Running against her heavily favored opponent, Long took advantage of their lone debate to fire remarks pertaining to ethics at Schumer and to needle him for his lack of interest in the FBI’s most recent review of Hillary Clinton’s emails.

Long, a Manhattan attorney, asserted that Schumer failed to do so because of conflict of interest in that the emails were found on the laptop computer of his old friend and protégé, former Rep. Anthony Weiner.

Schumer declared in his opening statement that he’ll return jobs to New York State such as those he took credit for at Brookhaven National Laboratory on Long Island and the Laboratory for Laser Energetics in Rochester.

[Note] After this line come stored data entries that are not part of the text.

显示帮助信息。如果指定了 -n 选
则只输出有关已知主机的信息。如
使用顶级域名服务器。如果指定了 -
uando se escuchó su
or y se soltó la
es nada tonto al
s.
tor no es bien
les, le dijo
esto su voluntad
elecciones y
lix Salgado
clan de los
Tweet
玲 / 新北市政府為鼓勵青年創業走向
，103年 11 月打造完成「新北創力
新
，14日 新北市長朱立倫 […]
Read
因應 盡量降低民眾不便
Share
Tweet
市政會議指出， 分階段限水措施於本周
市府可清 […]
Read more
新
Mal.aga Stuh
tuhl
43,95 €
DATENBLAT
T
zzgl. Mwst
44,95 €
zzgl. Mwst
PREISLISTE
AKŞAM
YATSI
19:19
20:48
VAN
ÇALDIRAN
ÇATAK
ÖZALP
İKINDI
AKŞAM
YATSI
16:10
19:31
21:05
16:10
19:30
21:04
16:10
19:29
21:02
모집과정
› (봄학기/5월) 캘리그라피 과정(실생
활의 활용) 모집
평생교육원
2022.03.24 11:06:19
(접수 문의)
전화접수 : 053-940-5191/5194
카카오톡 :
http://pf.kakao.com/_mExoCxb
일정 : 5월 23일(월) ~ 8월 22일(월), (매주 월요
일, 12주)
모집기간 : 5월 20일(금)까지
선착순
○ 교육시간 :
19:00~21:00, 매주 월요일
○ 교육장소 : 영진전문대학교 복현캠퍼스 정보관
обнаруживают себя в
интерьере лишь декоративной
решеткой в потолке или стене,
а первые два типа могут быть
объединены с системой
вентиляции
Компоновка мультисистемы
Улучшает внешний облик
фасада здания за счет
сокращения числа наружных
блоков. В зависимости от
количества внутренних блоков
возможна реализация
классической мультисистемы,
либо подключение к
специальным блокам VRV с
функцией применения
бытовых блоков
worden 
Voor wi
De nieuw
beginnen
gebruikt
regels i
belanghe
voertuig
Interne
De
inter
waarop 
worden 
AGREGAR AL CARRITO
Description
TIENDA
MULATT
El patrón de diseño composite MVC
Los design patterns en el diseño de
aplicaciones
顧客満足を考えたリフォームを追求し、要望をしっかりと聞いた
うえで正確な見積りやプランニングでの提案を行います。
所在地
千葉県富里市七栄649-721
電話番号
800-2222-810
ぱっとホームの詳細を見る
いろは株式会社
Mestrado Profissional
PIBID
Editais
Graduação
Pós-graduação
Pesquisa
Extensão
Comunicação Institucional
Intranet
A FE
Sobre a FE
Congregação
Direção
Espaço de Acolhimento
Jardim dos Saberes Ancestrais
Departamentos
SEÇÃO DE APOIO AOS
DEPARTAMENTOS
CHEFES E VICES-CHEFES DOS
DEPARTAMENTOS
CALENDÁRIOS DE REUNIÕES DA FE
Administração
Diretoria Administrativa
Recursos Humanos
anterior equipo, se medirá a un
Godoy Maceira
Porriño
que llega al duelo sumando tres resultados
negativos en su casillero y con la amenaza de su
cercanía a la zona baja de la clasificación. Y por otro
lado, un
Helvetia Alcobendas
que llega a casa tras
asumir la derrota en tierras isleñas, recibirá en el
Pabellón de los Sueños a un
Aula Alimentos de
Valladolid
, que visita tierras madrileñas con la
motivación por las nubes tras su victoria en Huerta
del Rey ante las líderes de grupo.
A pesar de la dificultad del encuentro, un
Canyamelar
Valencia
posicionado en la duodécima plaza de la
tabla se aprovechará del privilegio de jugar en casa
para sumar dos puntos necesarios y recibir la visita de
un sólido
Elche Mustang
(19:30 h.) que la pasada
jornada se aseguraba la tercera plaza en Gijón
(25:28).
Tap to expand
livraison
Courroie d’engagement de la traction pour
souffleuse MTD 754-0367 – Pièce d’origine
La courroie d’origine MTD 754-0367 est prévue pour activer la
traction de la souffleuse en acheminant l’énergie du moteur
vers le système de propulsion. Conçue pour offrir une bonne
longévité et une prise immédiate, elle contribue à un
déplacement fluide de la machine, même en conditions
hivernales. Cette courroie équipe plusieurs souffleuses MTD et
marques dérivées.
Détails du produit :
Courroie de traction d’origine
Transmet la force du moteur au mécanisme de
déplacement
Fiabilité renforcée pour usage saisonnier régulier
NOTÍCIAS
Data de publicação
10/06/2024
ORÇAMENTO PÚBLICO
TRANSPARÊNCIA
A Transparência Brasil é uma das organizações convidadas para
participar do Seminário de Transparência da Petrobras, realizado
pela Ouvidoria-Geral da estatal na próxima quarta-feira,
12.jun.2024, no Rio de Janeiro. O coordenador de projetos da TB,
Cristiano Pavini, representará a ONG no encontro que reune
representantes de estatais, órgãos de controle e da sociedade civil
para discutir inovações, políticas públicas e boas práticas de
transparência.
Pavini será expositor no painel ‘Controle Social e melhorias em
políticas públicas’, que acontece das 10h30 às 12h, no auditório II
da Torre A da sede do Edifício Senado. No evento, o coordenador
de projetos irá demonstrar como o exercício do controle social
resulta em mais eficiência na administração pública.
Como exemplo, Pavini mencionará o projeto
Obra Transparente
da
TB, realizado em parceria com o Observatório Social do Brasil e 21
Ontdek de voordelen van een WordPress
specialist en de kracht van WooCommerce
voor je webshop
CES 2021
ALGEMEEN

He said he understood his fellow New Yorkers’ hopes for economic stability since his father, an exterminator, and his mother, a housewife, struggled when he was growing up. Schumer said he planned to fight economic stagnation by raising the minimum wage and discussed the ways he’s displayed his loyalty to the people he serves in time of crisis.

“Whether it’s 9/11 or downstate, a horrible snow storm in Buffalo upstate, the floods in Binghamton,” Schumer said. “I’m always there for New Yorkers.”

Their debate also focused on FBI Director James Comey over his decision to announce that agents were reviewing a new round of emails to see if they were connected to Clinton’s private server.

The debate at Union College took place before Comey announced that his review determined there was no need to reopen the investigation of Clinton that he closed last July.

“Mr. Comey, first, ought to make them public and second, owes not only Secretary Clinton but the American people an explanation for what appears to be an appalling act,” he said.

Long disagreed. “When something like that comes to light, I think it’s the duty of the prosecutor to evaluate it,” Long said. “So, I disagree that it should be ignored just because we are further down the road.”